Desde el enfoque ecogastronómico, el turismo no debe considerarse como un fenómeno aislado, sino como un elemento más de un conjunto complejo. El turismo rural no puede desarrollarse en detrimento de otras formas de economía sino, al contrario, complementarlas. En primer lugar, como solución armónica de una comarca frágil a la que un desequilibrio estructural puede desarticular y, en segundo lugar, porque el visitante dejará de interesarse por un marco que haya degradado tanto su entorno como su vitalidad.

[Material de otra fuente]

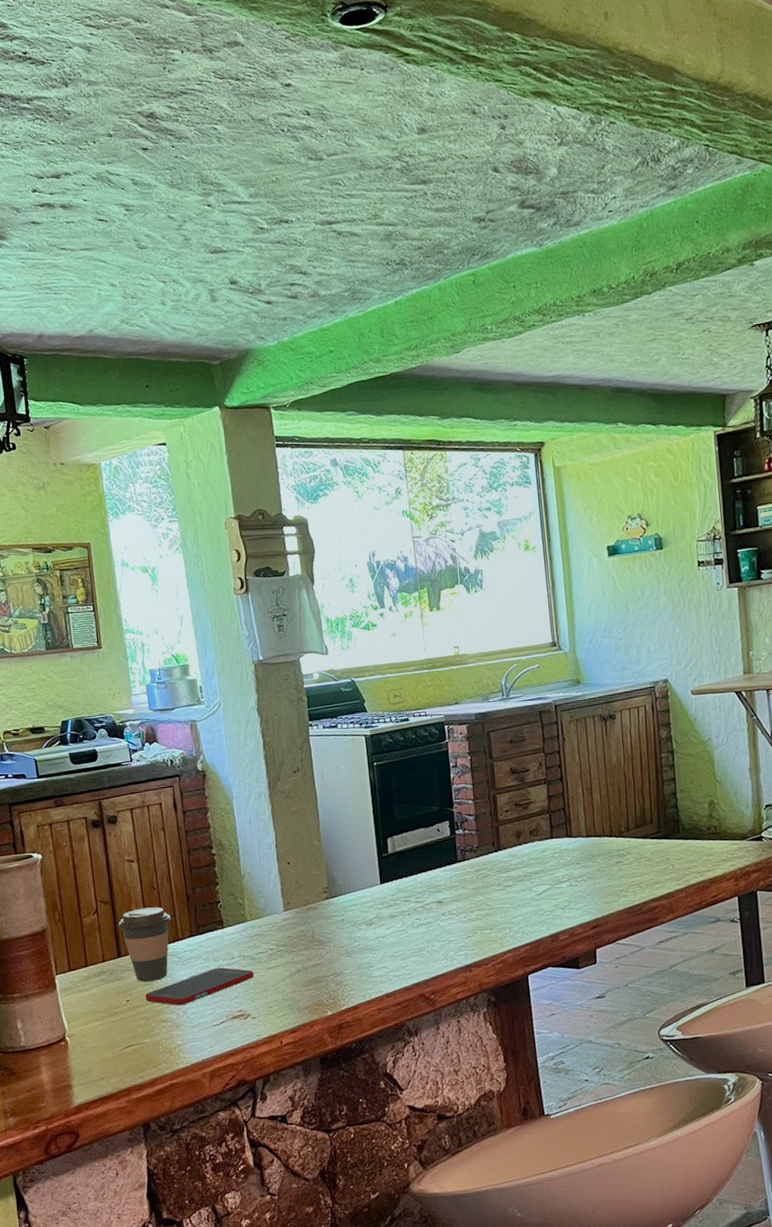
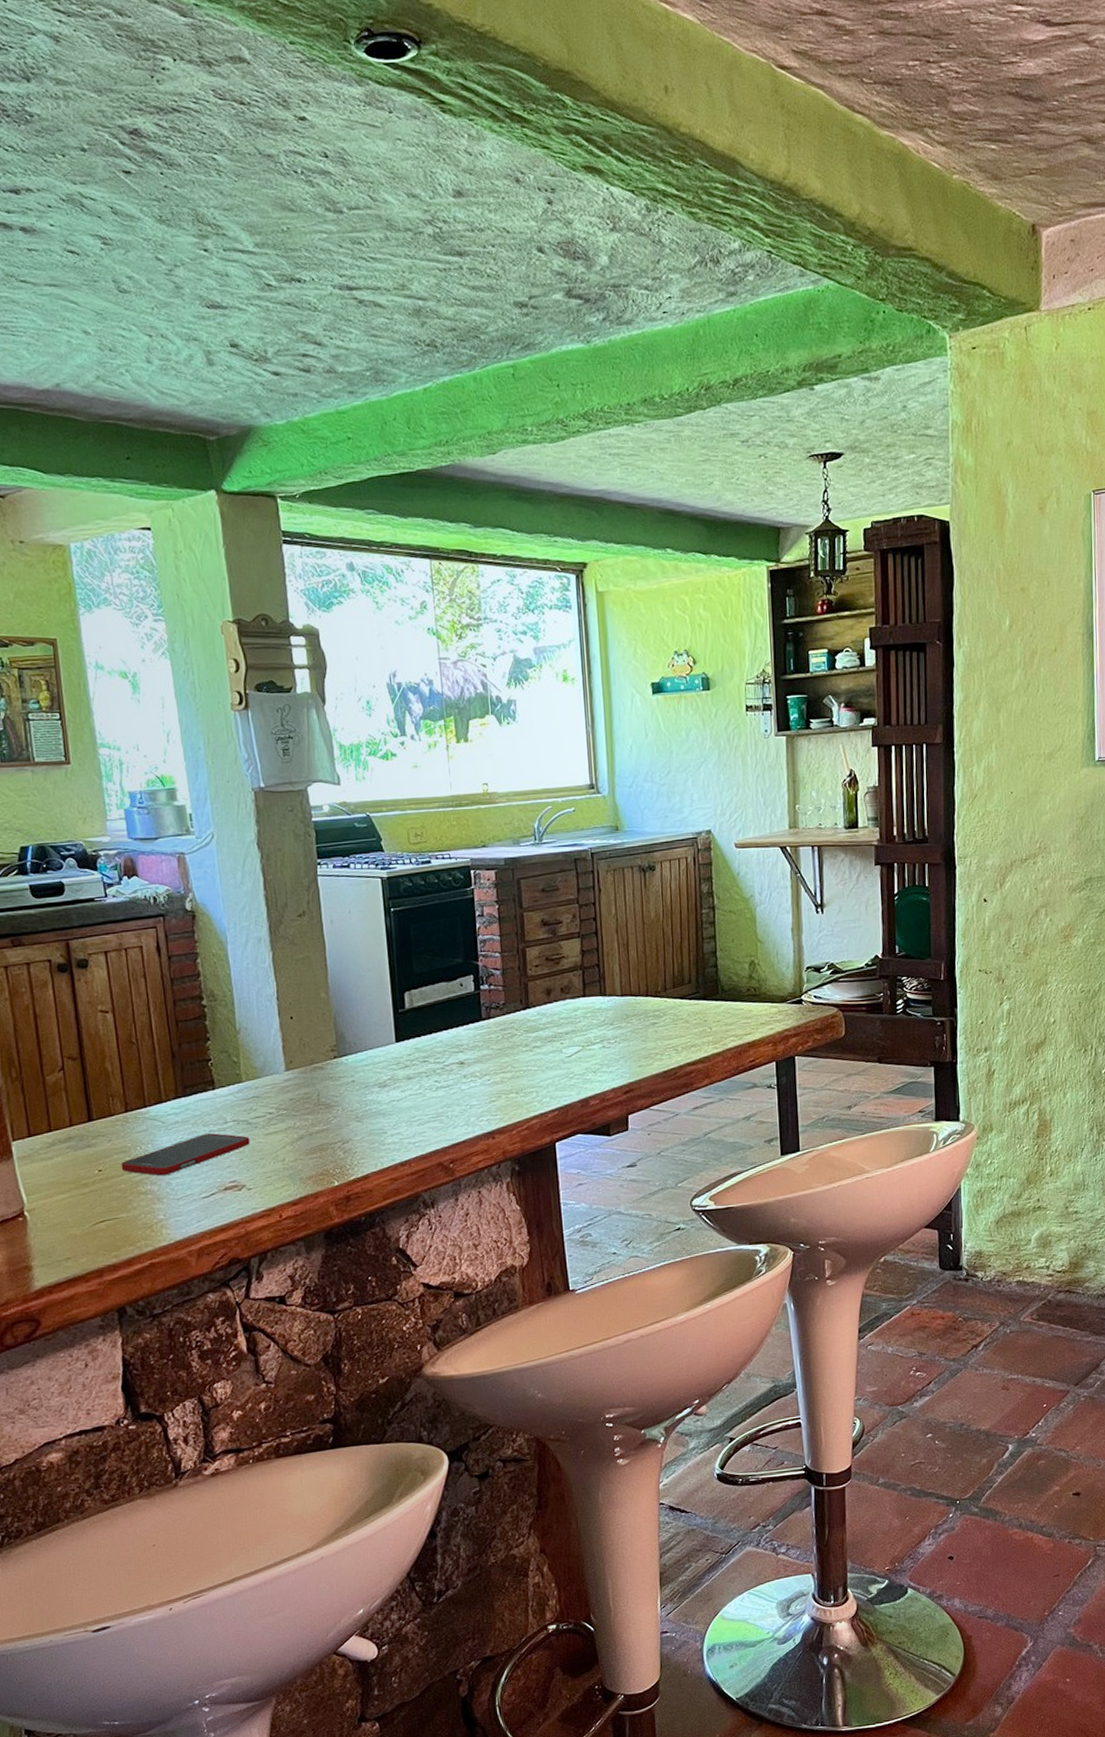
coffee cup: present [117,907,171,982] -> none [88,1064,152,1149]

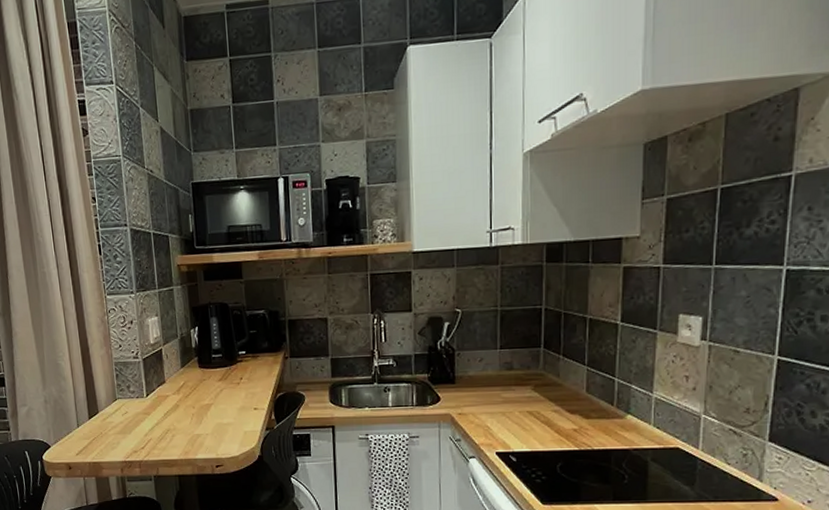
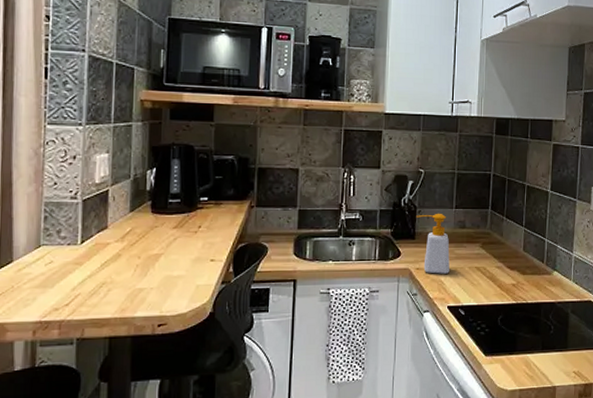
soap bottle: none [455,354,496,419] -> present [416,213,450,274]

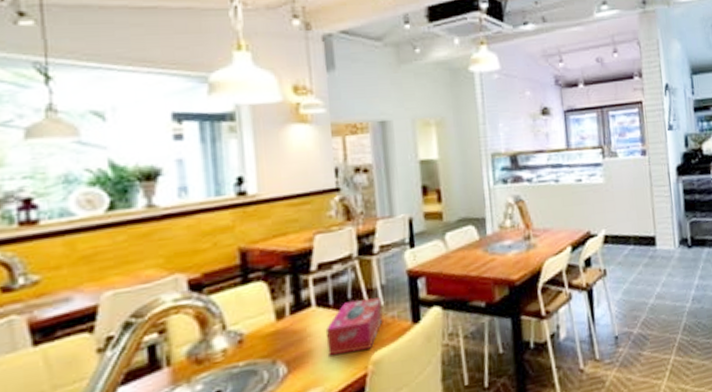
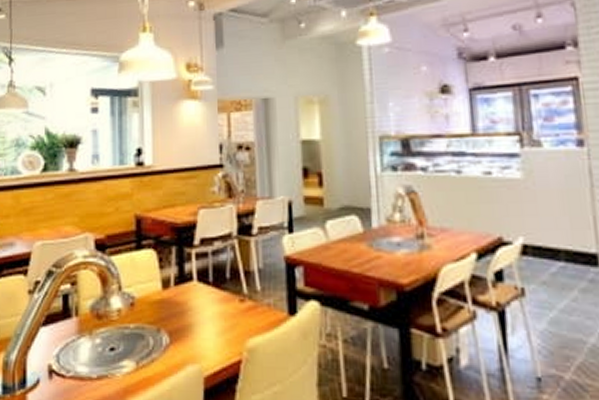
tissue box: present [325,297,383,357] -> none [204,280,259,335]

Las típicas propuestas de turismo rural insisten sobre el aislamiento y lo rústico, pues bien, sin menospreciar esa dimensión, desde la ecogastronomía se contempla  el despliegue del conjunto de potencialidades comarcales, tanto medioambientales como económicas o sociales, considerándolas como un “todo” indisociable en el que se resiembran y reactivan unas a otras.

No cabe centrarse obsesivamente en el pasado haciendo de lo tradicional un espectro esperpéntico, que no haría más que fosilizar funciones, producciones y oficios que, por amoldarse crispadamente a una tradición malentendida, resultarían actividades de “reserva indígena” o talleres de parque temático. No se puede reproducir vaciando el sentido.

¿Por qué pensamos que el enfoque ecogastronómico es una orientación eficaz? Porque una restauración basada en una producción local esmerada revitaliza el medioambiente y re-dinamiza una sociedad declinante. Esta tendencia es hoy una realidad en diversas comarcas europeas hasta hace poco en regresión económica y cuya agricultura parecía en vías de aniquilación, dejando el territorio en silvestría a modo de vacío al que se va a respirar aire puro, corretear en bicicleta de montaña o a coleccionar senderos “come grasas”.

tomate-1Ejemplos no faltan. Sea en Francia, en Italia, en España o Gran Bretaña, iniciativas centradas en productos bien distintos han tenido incidencia  -siguiendo en mayor o menor medida este enfoque ecogastronómico- en el desarrollo comarcal. El caso de las cerezas de Lari en Italia (Treager et al 2007), el queso en L’Aubrac en Francia (Bessière, 1998), la revitalización gastronómica de la Toscana (Miele y Murdoch, 2002), el vino en el Priorato catalán (Arnesto y Gómez, 2006), la revitalización de la identidad en Cornwall a partir del turismo gastronómico (Everet y Aitchison, 2008), el tomate rosado en la sierra de Aracena (Cantero y Ruiz, s/p), son algunos de los casos que han sido investigados particularmente.

Esa dinámica la entendemos válida para cualquier región del mundo. No basta con producir y producir bien, hay que favorecer redes alternativas de mercado, formas de turismo constructivas que propicien la buena mesa y la producción agroecológica. La buena mesa comporta  comprender la multidiensionalidad de los alimentos en las culturas locales y su contribución efectiva a la sostenibilidad del planeta. Cultura y patrimonio juegan un papel ambivalente ya que una y otro se alimentan recursivamente: no sólo la cultura produce patrimonio, sino que el patrimonio, cuando es vivo, produce cultura. Esta circunstancia está a la base de un auténtico proceso resiliente y de una auténtica patrimonialización de lo vivo.